Sunday, October 22, 2023

Gardening: Confronting Decay and Mortality in My Small Patch of Earth

The five elements come together in a shower of green

I actually had this realization awhile back but only wrote this on this space now. I think one of the reason why people (particularly city people who think themselves sophisticated and as far away from an agricultural existence) can be averse to farming is that soil is a reminder of our mortality.

It came to me as some sort of epiphany while meditating at a nearby park. It was raining so I had to find shelter in one of the park's gazebo. I realized that the tree is a great intermediary between the four elements (five, if we count the invisible spirits flitting around and inhabiting spaces we thought are inanimate and devoid of life), taking in air, exhaling carbon dioxide, getting nutrients from the soil, relishing the rain and whatever water we can also supplement it.

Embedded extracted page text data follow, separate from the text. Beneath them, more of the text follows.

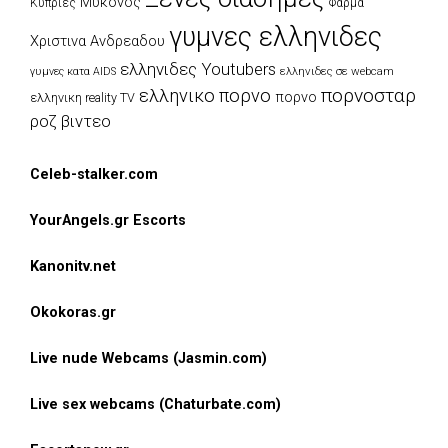
Μυκονος
Κυπριες
Φαρμα
γυμνες ελληνιδες
Χριστινα Ανδρεαδου
ελληνιδες Youtubers
ελληνιδες σε webcam
γυμνες κατα AIDS
πορνοσταρ
ελληνικο πορνο
πορνο
ελληνικη reality TV
ροζ βιντεο
Celeb-stalker.com
YourAngels.gr Escorts
Kanonitv.net
Okokoras.gr
Live nude Webcams (Jasmin.com)
Live sex webcams (Chaturbate.com)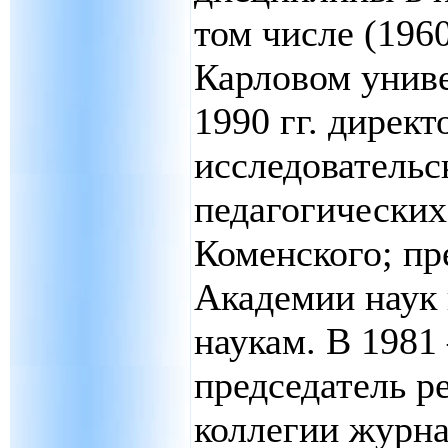
том числе (1960
Карловом униве
1990 гг. директ
исследовательс
педагогических 
Коменского; пр
Академии наук 
наукам. В 1981 
председатель р
коллегии журна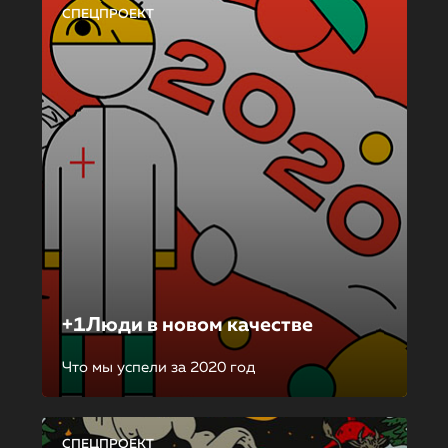
СПЕЦПРОЕКТ
+1Люди в новом качестве
Что мы успели за 2020 год
СПЕЦПРОЕКТ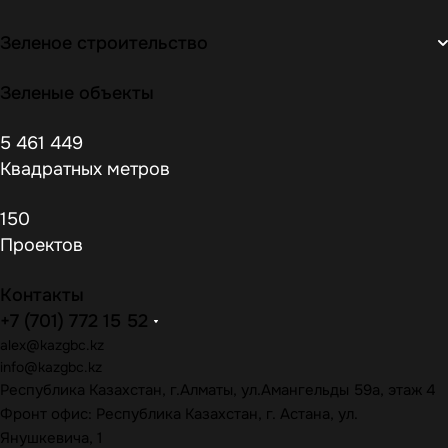
Зеленое строительство
Зеленые объекты
5 461 449
Квадратных метров
150
Проектов
Контакты
+7 (701) 772 15 52
alex@kazgbc
.kz
info@kazgbc
.kz
Республика Казахстан, г.Алматы, ул.Амангельды 59а, этаж 4
Фронт офис: Республика Казахстан, г. Астана, ул.
Янушкевича, 1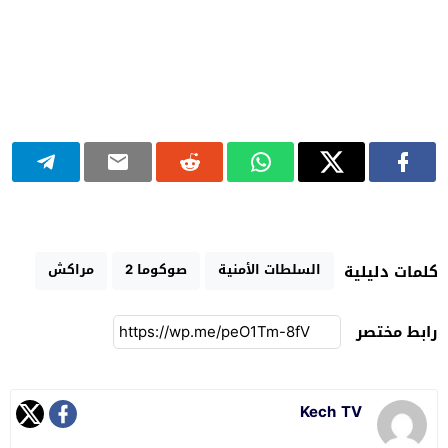
السلطات الأمنية
صوكوما 2
مراكش
كلمات دليلية
رابط مختصر
Kech TV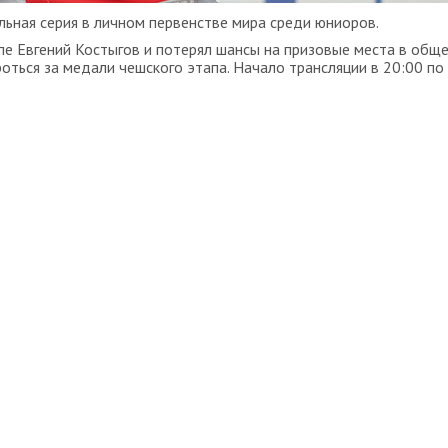
льная серия в личном первенстве мира среди юниоров.
пе Евгений Костыгов и потерял шансы на призовые места в общ
оться за медали чешского этапа. Начало трансляции в 20:00 по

I relish handling the earth with my bare hands

In any case, the soil is often called the somewhat derogatory term 'dirt.' When you call it as such, it seems relegated to the garbage heap, not really good for anything. Maybe, even something suspect, as it may harbor stuff that can cause diseases. Well, it can but it also home to so many life forms. And no, it's not at all lifeless. On the contrary. And please don't frown down on soil because we share the characteristic of host of bacteria with it. The human body is dominated by bacteria, much like the soil. Not surprising that when the spirit body decides to leave the mortal body, the decomposition is swift. I've seen some of the fosters I had buried decompose as fast as a week. It's traumatizing, I admit, but it taught me lessons. I'm a steward of these fosters and the plants that benefit from their mortal bodies. One day, I will be the same. But for the time being, I intend to play the part of a good steward.

I've only recently started my own compost bin right there on the balcony, 30 stories up. Nothing complicated, just trying to reduce my trash by recycling fallen leaves, banana peels, egg shells, and coffee grounds from my daily French press coffee breaks. I actually miss feeding the sparrows from my old abode's window sill (I fed the birds daily for two decades) as they help compile seed coats that form a rich heap that earthworms love. Oh, I miss the earthworms. I had so many wrigglers before. I can only surmise how rich that composted seed coats and soil mix could be.

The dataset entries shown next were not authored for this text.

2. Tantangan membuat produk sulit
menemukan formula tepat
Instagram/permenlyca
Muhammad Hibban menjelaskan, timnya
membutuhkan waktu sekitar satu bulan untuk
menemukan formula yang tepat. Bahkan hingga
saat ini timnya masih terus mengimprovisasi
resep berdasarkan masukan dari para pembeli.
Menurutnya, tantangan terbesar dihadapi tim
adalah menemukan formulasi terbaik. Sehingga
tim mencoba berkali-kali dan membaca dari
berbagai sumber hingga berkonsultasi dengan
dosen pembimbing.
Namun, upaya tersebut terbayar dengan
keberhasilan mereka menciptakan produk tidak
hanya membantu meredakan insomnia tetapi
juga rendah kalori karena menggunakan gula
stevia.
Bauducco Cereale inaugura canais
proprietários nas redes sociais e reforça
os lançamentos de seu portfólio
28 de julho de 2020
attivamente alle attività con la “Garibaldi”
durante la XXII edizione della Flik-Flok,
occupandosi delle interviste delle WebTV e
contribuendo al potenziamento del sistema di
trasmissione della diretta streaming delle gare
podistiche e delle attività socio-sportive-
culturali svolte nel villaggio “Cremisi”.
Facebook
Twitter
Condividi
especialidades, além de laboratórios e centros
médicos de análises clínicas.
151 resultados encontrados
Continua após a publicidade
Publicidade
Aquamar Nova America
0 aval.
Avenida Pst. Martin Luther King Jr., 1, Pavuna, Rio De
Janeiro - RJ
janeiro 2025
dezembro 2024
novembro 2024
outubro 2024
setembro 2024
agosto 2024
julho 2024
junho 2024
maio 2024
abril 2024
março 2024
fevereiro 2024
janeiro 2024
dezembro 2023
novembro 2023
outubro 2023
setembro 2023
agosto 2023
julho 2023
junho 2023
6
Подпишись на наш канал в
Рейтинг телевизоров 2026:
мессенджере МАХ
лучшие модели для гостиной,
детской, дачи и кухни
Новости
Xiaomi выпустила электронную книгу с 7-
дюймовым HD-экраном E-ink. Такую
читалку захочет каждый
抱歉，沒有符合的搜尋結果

Sorry to digress so much, but my point is that there's a loop of life ongoing under our nose. When I pass on, my mortal body will feed the fungi, the worms, the bacteria, the same way. Well, everybody will end up in the same earth pile, regardless of social status, and it's not scary. My theory is that there's this aversion to agriculture, to going back to the soil, to growing our own food because the soil is a reminder of our own mortality. It is a reminder that everything dies and like energy, is not wasted but feeds the next generation of life forms. For some people, that's an uncomfortable thought. It used to be mine until I realize, it's not the end anyway. Having come so close to dying last year without a lot of people knowing, I know it's really just a transition. And being recycled to feed other life forms is an honor, if you think deeply about it.

Maybe, the reason why plants in particular, respond to our care is that we are closely linked to them on the energetic and cellular level. If you want to read the science, please do so and read the Backster effect. When I came across it in Lynne McTaggart's book, 'The Field,' it just corroborated what I and others knew all along.  Plants are not second-class creatures. They can communicate. They can react. They know the humans who care for them. Our language is just one of millions that are used by life forms so different and yet also so similar to ours. It's hubris to say we humans, are the top of the heap, the king of the jungle. It's one thing that I rejected early on in practicing Christianity. 

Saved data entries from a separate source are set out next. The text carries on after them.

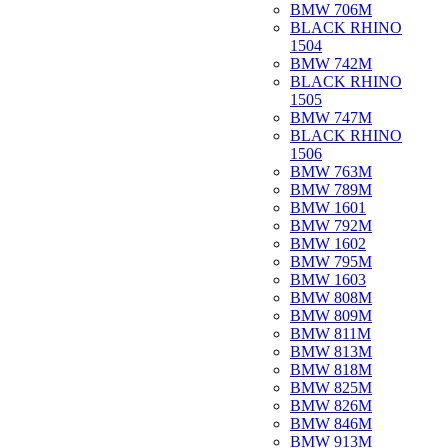
BMW 706M
BLACK RHINO
1504
BMW 742M
BLACK RHINO
1505
BMW 747M
BLACK RHINO
1506
BMW 763M
BMW 789M
BMW 1601
BMW 792M
BMW 1602
BMW 795M
BMW 1603
BMW 808M
BMW 809M
BMW 811M
BMW 813M
BMW 818M
BMW 825M
BMW 826M
BMW 846M
BMW 913M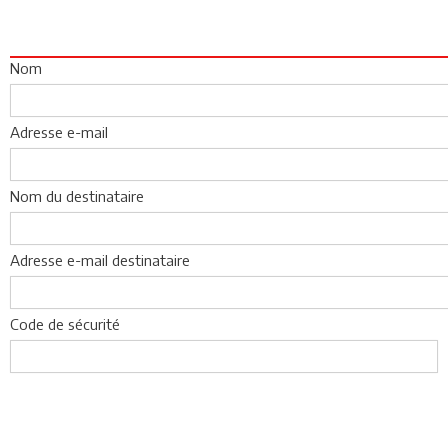
Nom
Adresse e-mail
Nom du destinataire
Adresse e-mail destinataire
Code de sécurité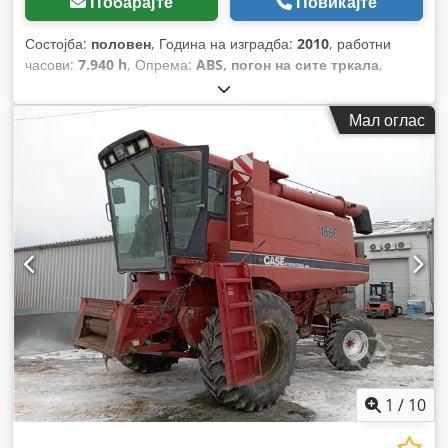
Побарајте
Повикајте
Состојба:
половен
, Година на изградба:
2010
, работни
часови:
7.940 h
, Опрема:
ABS, погон на сите тркала
,
Мал оглас
1
/
10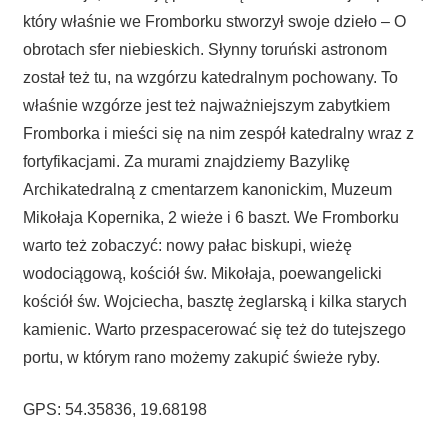
który właśnie we Fromborku stworzył swoje dzieło – O
obrotach sfer niebieskich. Słynny toruński astronom
został też tu, na wzgórzu katedralnym pochowany. To
właśnie wzgórze jest też najważniejszym zabytkiem
Fromborka i mieści się na nim zespół katedralny wraz z
fortyfikacjami. Za murami znajdziemy Bazylikę
Archikatedralną z cmentarzem kanonickim, Muzeum
Mikołaja Kopernika, 2 wieże i 6 baszt. We Fromborku
warto też zobaczyć: nowy pałac biskupi, wieżę
wodociągową, kościół św. Mikołaja, poewangelicki
kościół św. Wojciecha, basztę żeglarską i kilka starych
kamienic. Warto przespacerować się też do tutejszego
portu, w którym rano możemy zakupić świeże ryby.
GPS: 54.35836, 19.68198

My 2nd batch of Basil is thriving

When it came to the topic of Manifest Destiny topic where Man (the Western one, in particular) used Genesis verses to justify subjugation of indigenous people as well as indigenous flora and fauna, I think I've practically lost all faith. I just thought all those who promulgated that paganism is evil have an agenda that's not necessarily good for the planet but good for the ruling class. This, coming from someone who read the entire KJV Bible about five times.

For people who still believe in a Deity that promotes genocide of some races in favor of another (and puts Man as lord of all he surveys even to the point of extinction), well, you're entitled to live blindly as much as I am entitled to my own epiphanies. It took me a lifetime to come to terms with it and I'm not about to change my mind now that I realized the folly that it is. And if people think I'm crazy or woo-woo, that's okay. I talk to entities only I can see anyway so it's between me and them.

In any case, we may be on a path to transformation (maybe, also extinction, or both). I think a lot of us can feel it coming. We don't know what it is exactly but we know something's afoot. Until then, I'm gardening and talking to the soil, the plants, the spirits who inhabit my garden and guards my house.